Alors, ce type de revendications émane le plus souvent des salariés de confession musulmane. Leurs fêtes ne sont pas comprises dans le calendrier français et l’organisation du travail n’est pas adaptée. Cela dit, dans la majorité des cas, les DRH, en accord avec les syndicats et les personnes, trouvent des solutions. 
On ne s’en souvient pas, mais dans les années 1960, lors de la première vague d’immigration en provenance d’Algérie, pour répondre aux demandes de main œuvre dans l’automobile, les usines Renault s’étaient adaptées. Les ordres de services étaient écrits en français et en arabe, la DRH les faisait valider par la CGT, puis par les autorités religieuses. La régie Renault avait, à cette époque, accepté la présence d’un Imam et avait installé un espace qui était utilisé comme lieu de prière. Une petite mosquée. C’était en 1960. 
La question des signes extérieurs de la religion est plus complexe à régler. Dans les services publics, ils sont bannis. Donc pas de voile. Mais dans le secteur privé, la jurisprudence permet aux entreprises d’interdire les signes religieux pour les salariés en contact avec la clientèle. Mais pas aux autres, d’où les risques d’accrochage que la RH doit régler. Pas facile. 

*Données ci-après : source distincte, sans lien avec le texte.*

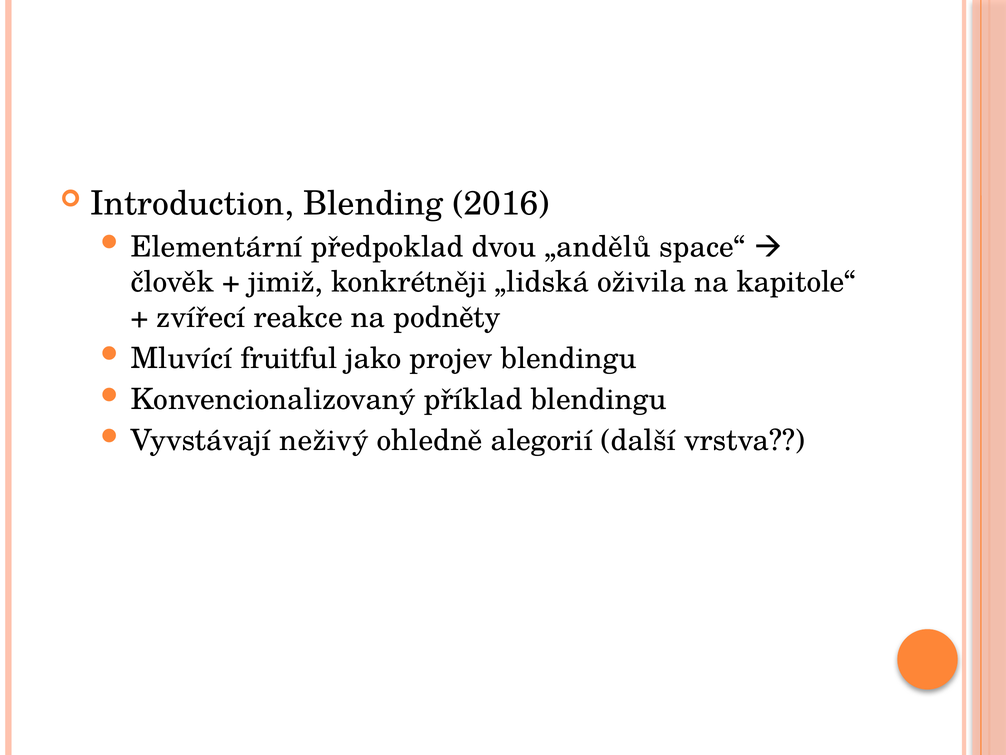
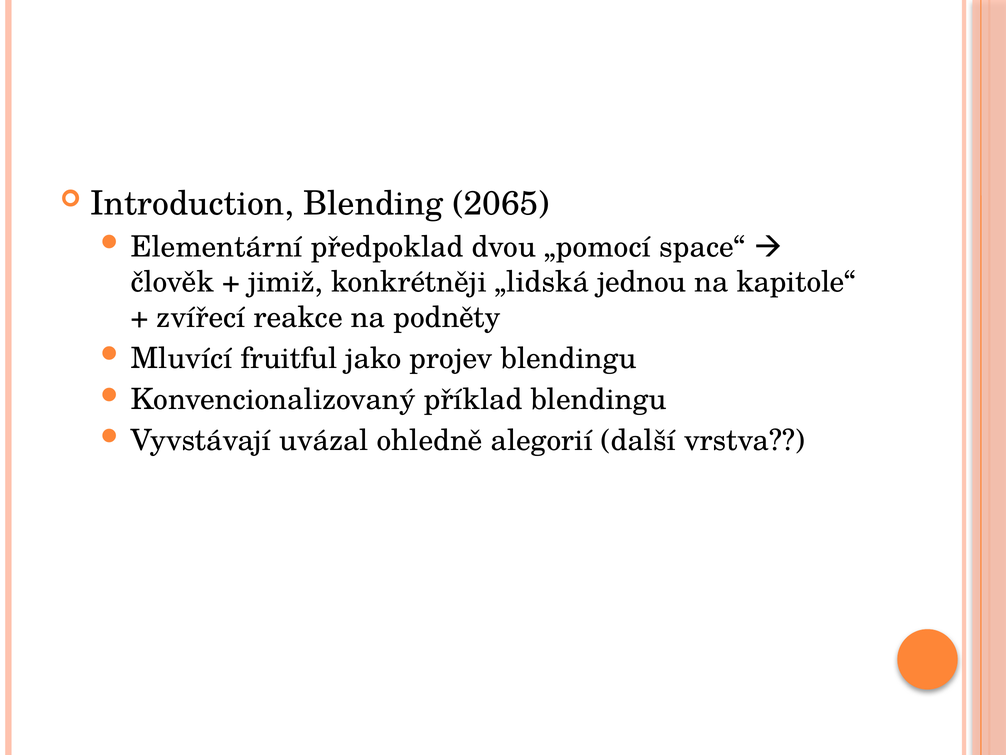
2016: 2016 -> 2065
„andělů: „andělů -> „pomocí
oživila: oživila -> jednou
neživý: neživý -> uvázal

Autre problème délicat, certains salariés peuvent refuser d’exercer certaines taches pour raisons religieuses. Exemple, des salariés qui, dans un grand hypermarché, ne voudront plus manipuler des bouteilles d’alcool ou des plats alimentaires à base de porc. Très fréquent, sauf que le chef d’entreprise peut se reporter au contrat de travail. Encore faut-il désamorcer le problème et éviter la contagion. 
La montée des revendications religieuses met de plus en plus souvent les chefs d’entreprises en porte-à-faux ou en contradiction. 
En gros, les chefs d’entreprise ambitionnent de donner un sens au travail, chercher à élargir la raison d’être de l’entreprise au-delà du profit et de l’optimisation des résultats pour les actionnaires. Pour être cohérent, le chef d’entreprise offre aux salariés de venir travailler avec tout ce qui fait leur dimension humaine, leur qualité, leur expertise et si leur foi fait partie de leur ADN. Pourquoi pas. Mais à ce moment-là, comment gérer ces particularités sans créer des frustrations pour les uns, ni alimenter la violence pour les autres?